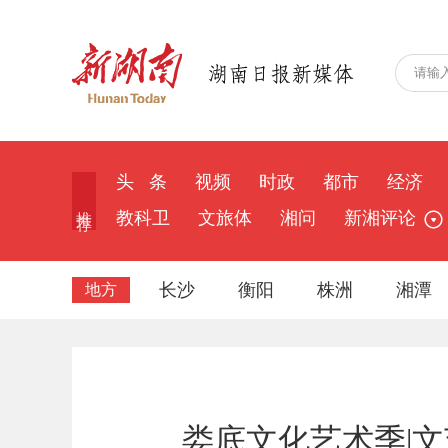
头 条
视频
时政
都市
经济
推 荐
教科卫
文旅体
湘问
新湘评论
长沙
衡阳
株洲
湘潭
地方
娄底文化艺术季|文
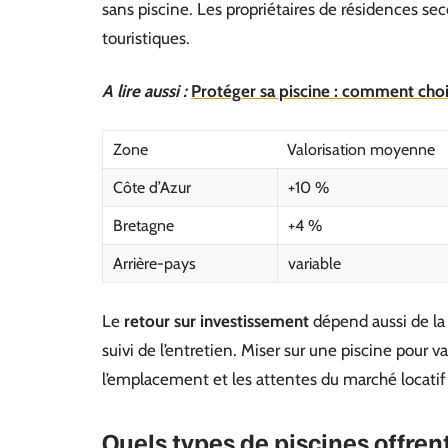
sans piscine. Les propriétaires de résidences seco
touristiques.
A lire aussi :
Protéger sa piscine : comment chois
Zone
Valorisation moyenne
Côte d’Azur
+10 %
Bretagne
+4 %
Arrière-pays
variable
Le
retour sur investissement
dépend aussi de la 
suivi de l’entretien. Miser sur une piscine pour v
l’emplacement et les attentes du marché locati
Quels types de piscines offrent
============
### PROBLEM
From the records given above, reproduce all text exactly and exclude each picture.

### COMPLETED TASK
头 条
视频
时政
都市
经济
推 荐
教科卫
文旅体
湘问
新湘评论
长沙
衡阳
株洲
湘潭
地方
娄底文化艺术季|文
sans piscine. Les propriétaires de résidences seco
touristiques.
A lire aussi :
Protéger sa piscine : comment chois
Zone
Valorisation moyenne
Côte d’Azur
+10 %
Bretagne
+4 %
Arrière-pays
variable
Le
retour sur investissement
dépend aussi de la 
suivi de l’entretien. Miser sur une piscine pour v
l’emplacement et les attentes du marché locati
Quels types de piscines offrent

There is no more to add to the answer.